*** Provided records Section Begins ***
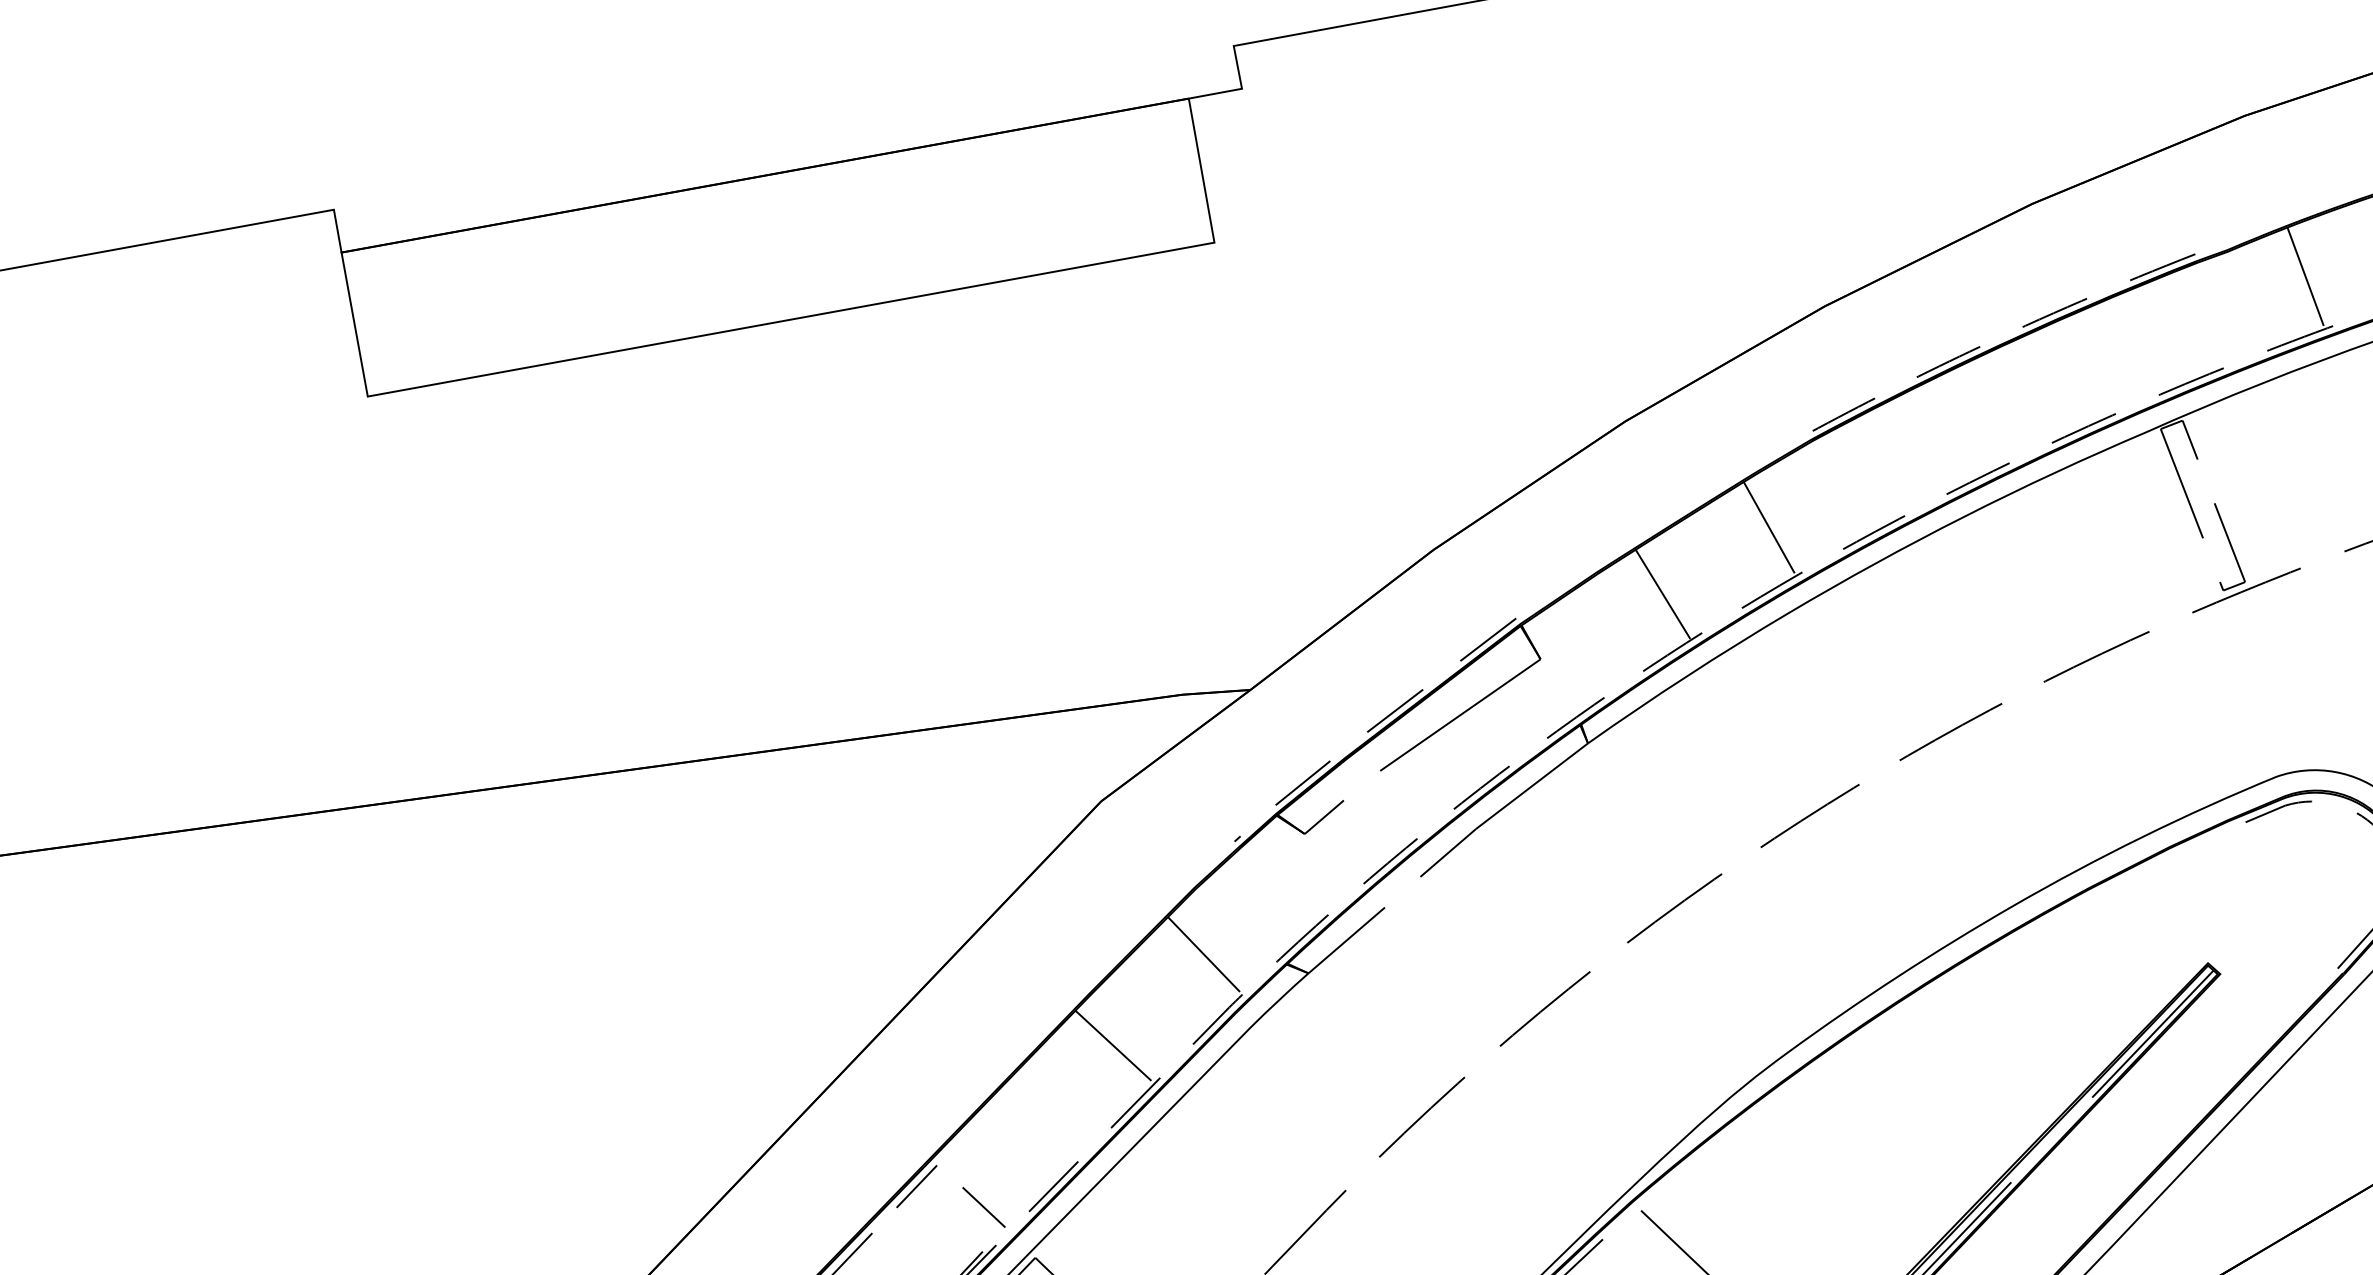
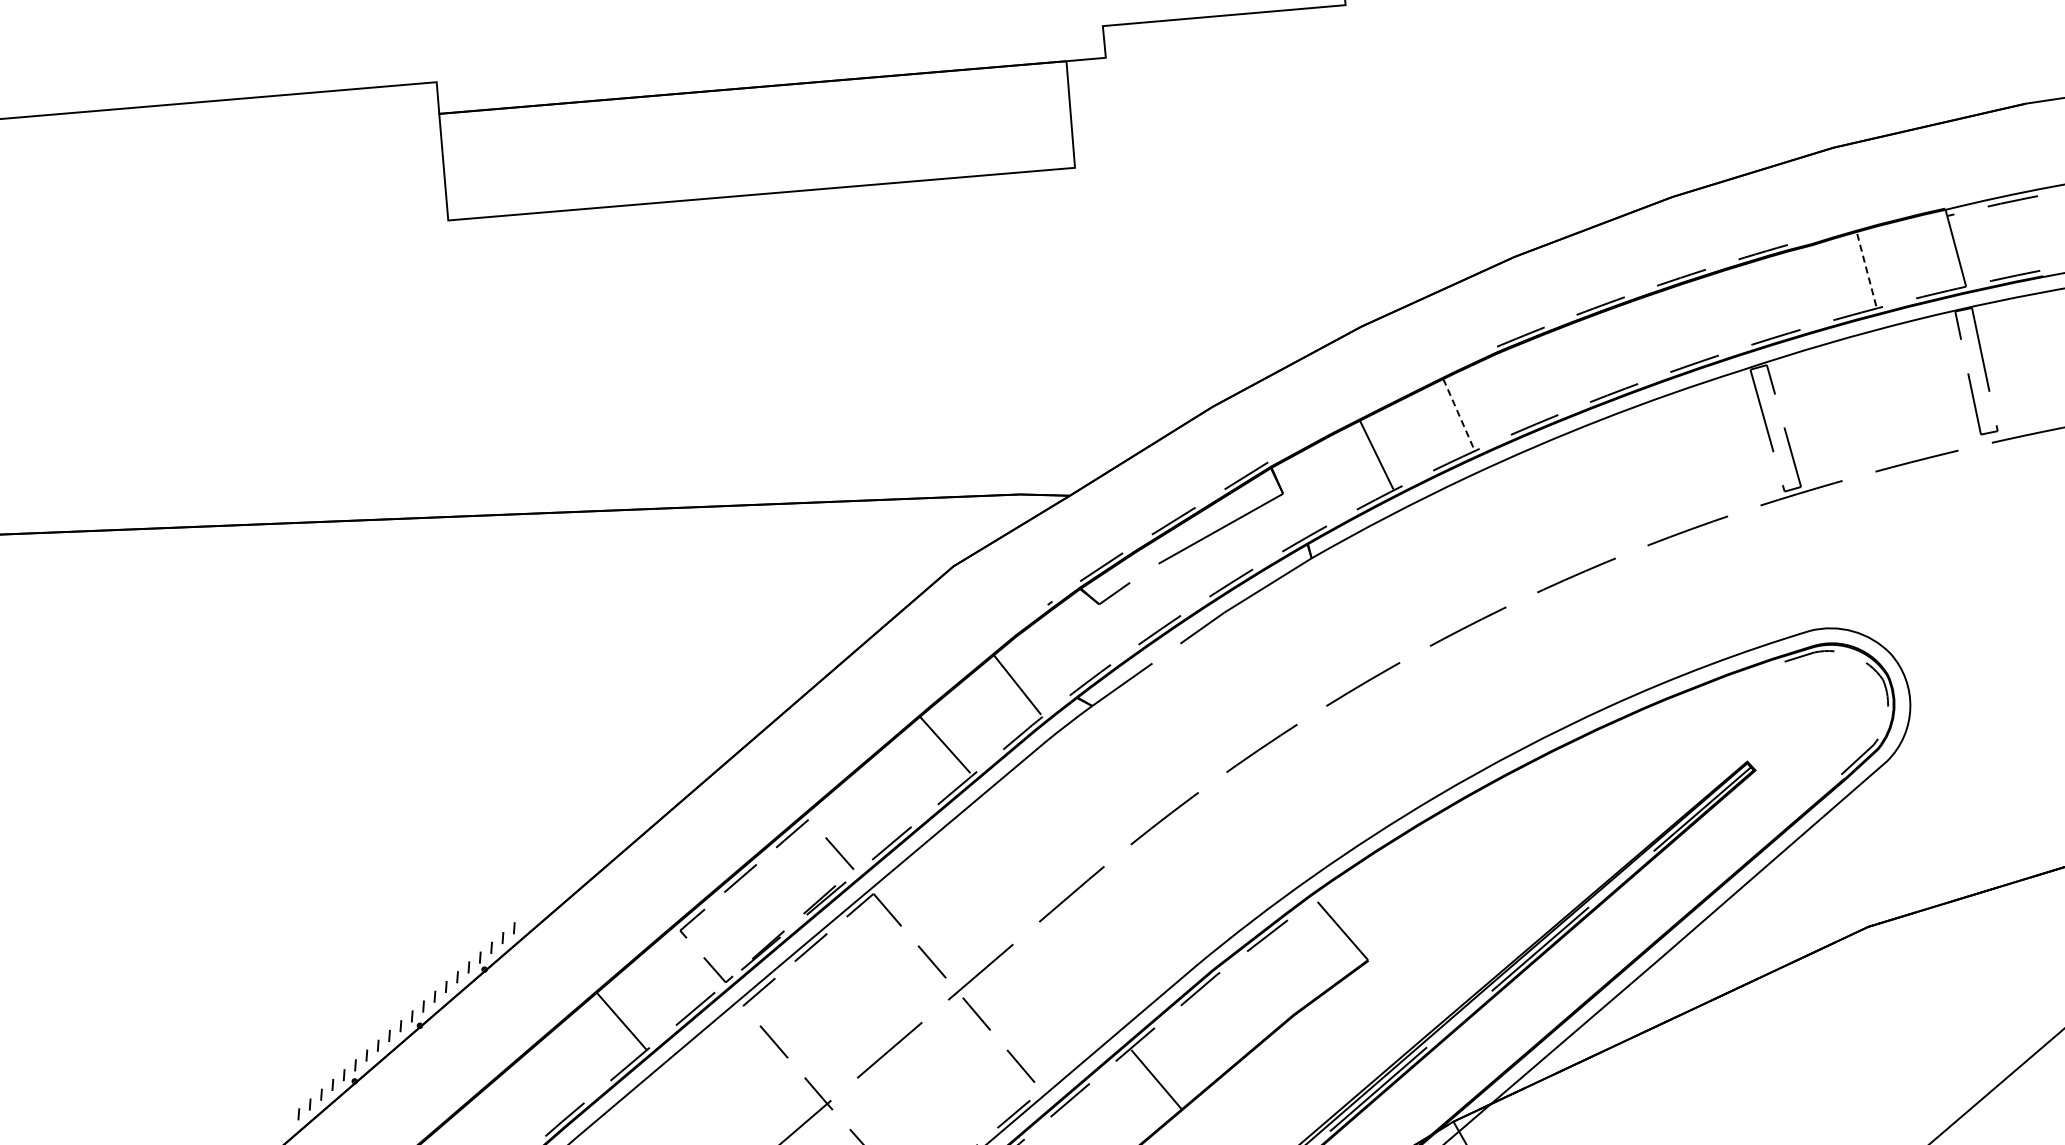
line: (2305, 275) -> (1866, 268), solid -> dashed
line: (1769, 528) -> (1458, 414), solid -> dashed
*** Provided records Section Ends ***
*** Provided records Section Begins ***
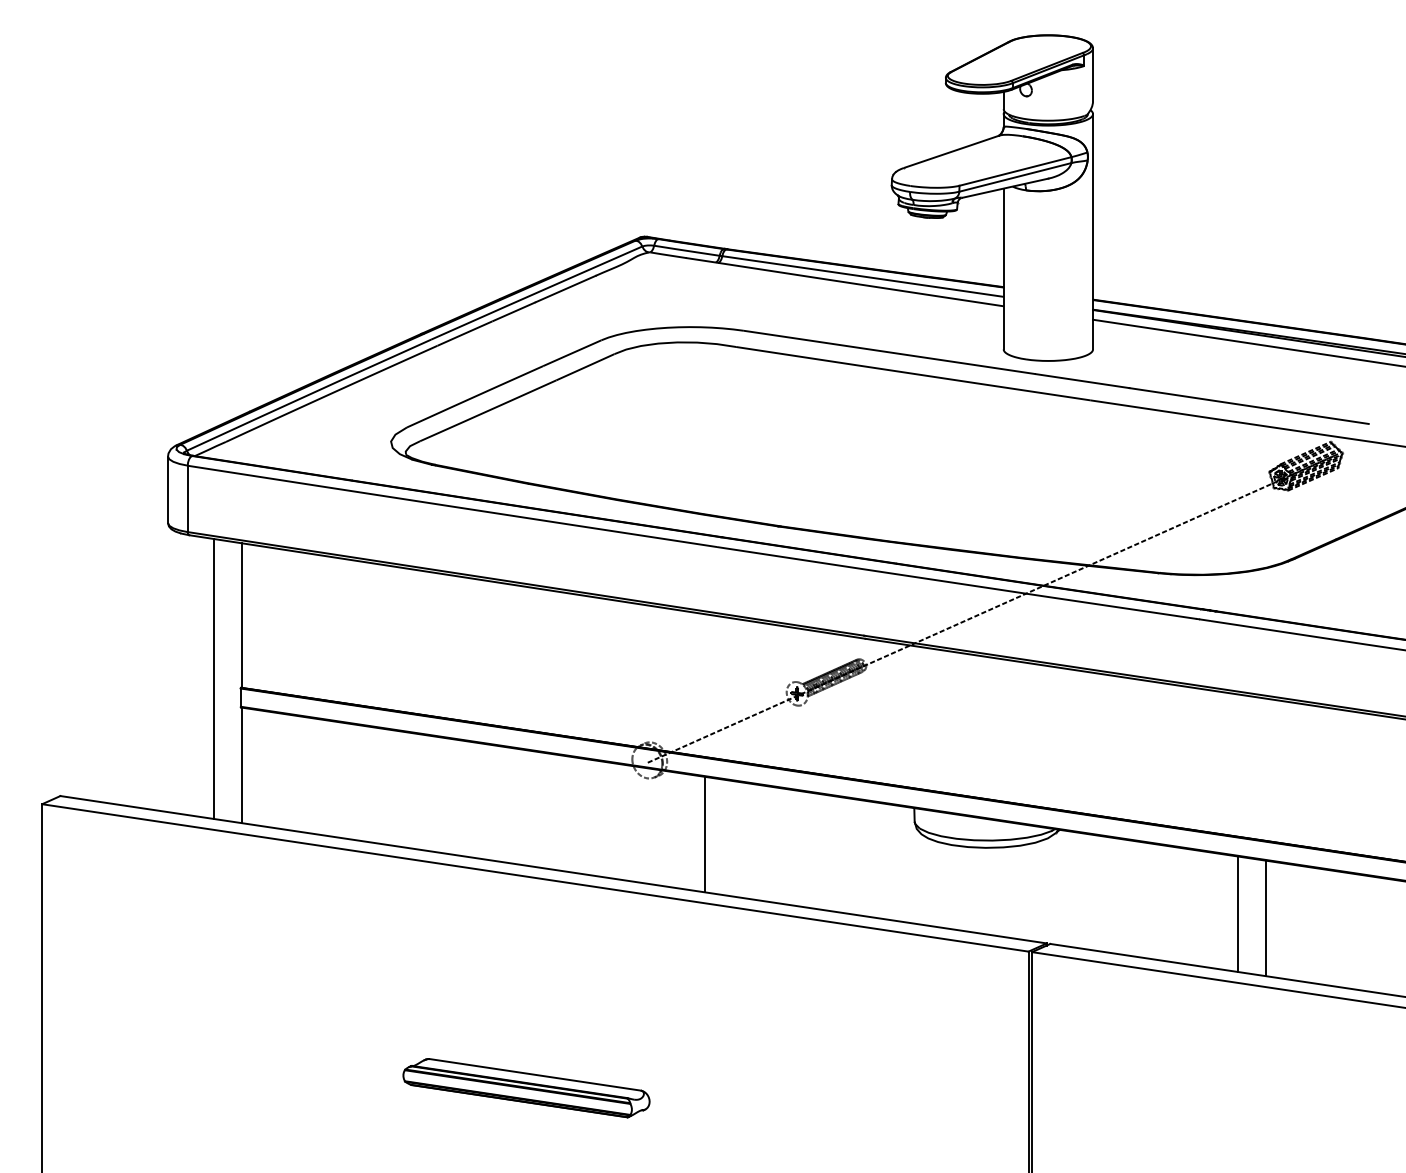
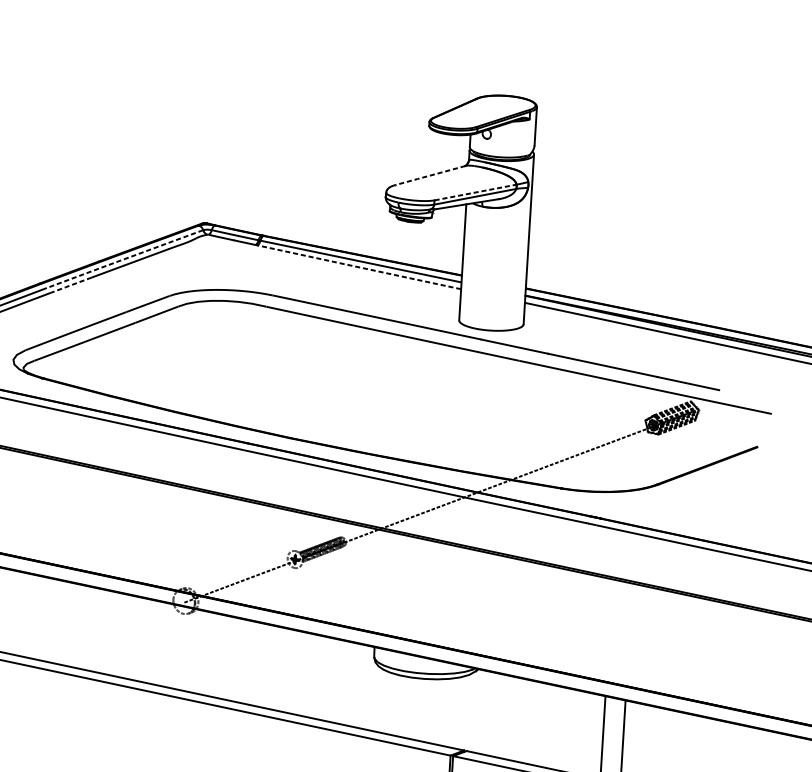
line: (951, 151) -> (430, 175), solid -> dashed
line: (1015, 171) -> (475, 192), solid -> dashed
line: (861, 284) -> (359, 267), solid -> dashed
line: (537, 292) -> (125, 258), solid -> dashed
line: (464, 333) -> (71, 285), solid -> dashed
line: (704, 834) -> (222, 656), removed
*** Provided records Section Ends ***
Brief:
Go through the material above and output exactly the lines from the one containing "line: (537, 292)" through the one containing "line: (704, 834) -> (222, 656), removed".

Answer section:
line: (537, 292) -> (125, 258), solid -> dashed
line: (464, 333) -> (71, 285), solid -> dashed
line: (704, 834) -> (222, 656), removed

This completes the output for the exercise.